Elle a aussi beaucoup apprécié de retrouver un environnement forestier qui lui est familier, et en a profité pour marcher quotidiennement dans le parc. " La nature, c'est du vivant mais dans un autre rythme ; il s'en dégage quelque chose de spécial ".

Satisfaite du travail considérable accompli durant un mois, elle espère désormais " que le résultat sera à la hauteur...".

" Adapter librement son rythme " 

S'isoler pour travailler, avoir de nombreux moments de calme, ce sont - de l'aveu même de Thomas Coppey - des conditions de création inhabituelles pour un écrivain parisien.

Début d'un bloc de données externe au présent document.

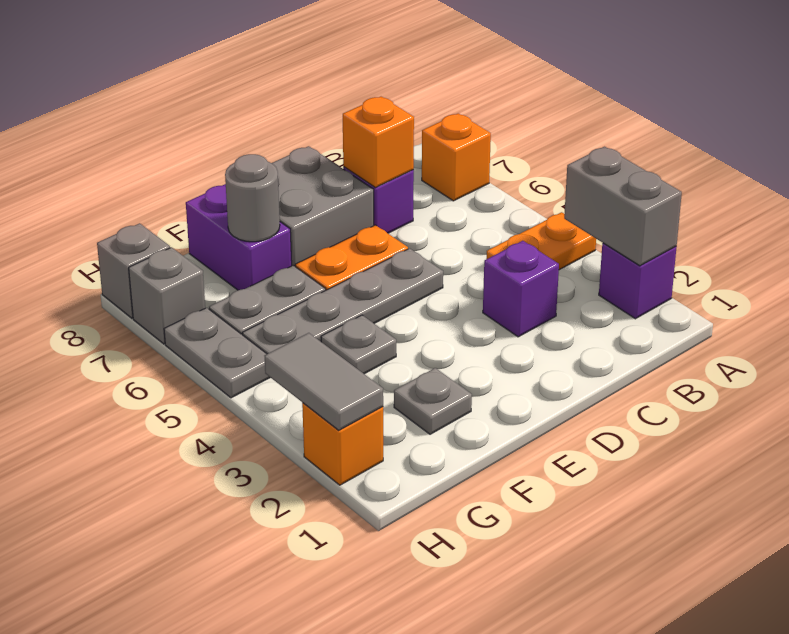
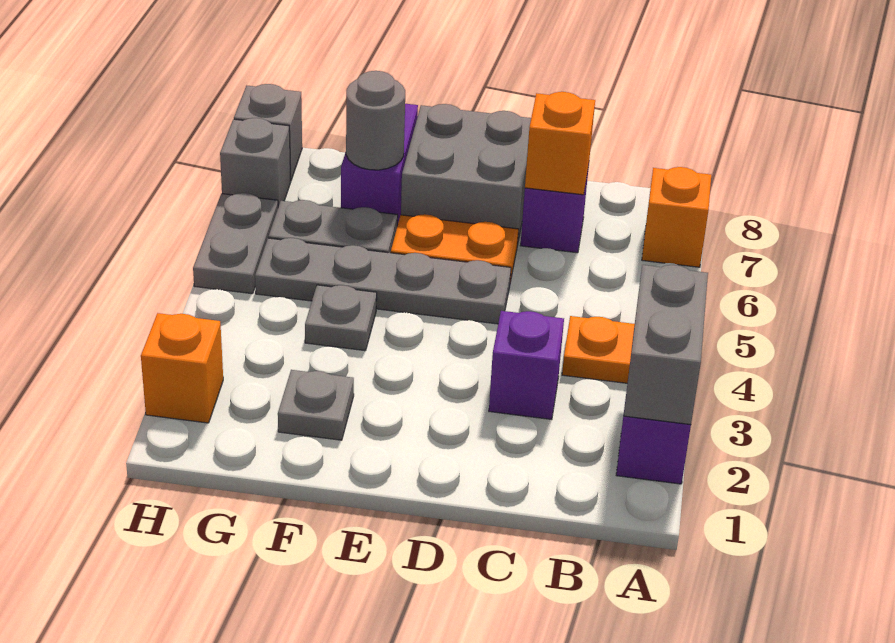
grey 1x2 tile [265,333,383,430] -> none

" Une résidence, c'est idéal pour se plonger dans un travail " nous confie-t-il à l'issue de son séjour sur le Mont Noir. " On peut adapter son rythme comme on veut, jusqu'à se mettre à l'envers de l'organisation habituelle du temps : travailler la nuit et dormir le jour ". En un mois, il a pu terminer un manuscrit et en faire une relecture complète et continue, idéale " pour se rendre compte des variations de ton inhérentes à toute écriture faite par morceaux. "

À la Villa, l'écrivain s'est tout de suite senti " plongé dans le sillage des écrivains précédents, comme dans une lignée un peu vertigineuse ". Des temps forts, il en a vécu plusieurs, en particulier avec des collégiens d'un secteur plutôt défavorisé : " ce sont de vrais moments de découverte, une rencontre avec un monde qui n'est pas le mien. J'ai eu le sentiment d'apporter quelque chose et ça m'a apporté beaucoup aussi. "

Il repart avec dans sa valise trois mots tout simples pour qualifier sa résidence : " calme, tunnel et disponibilité d'esprit ".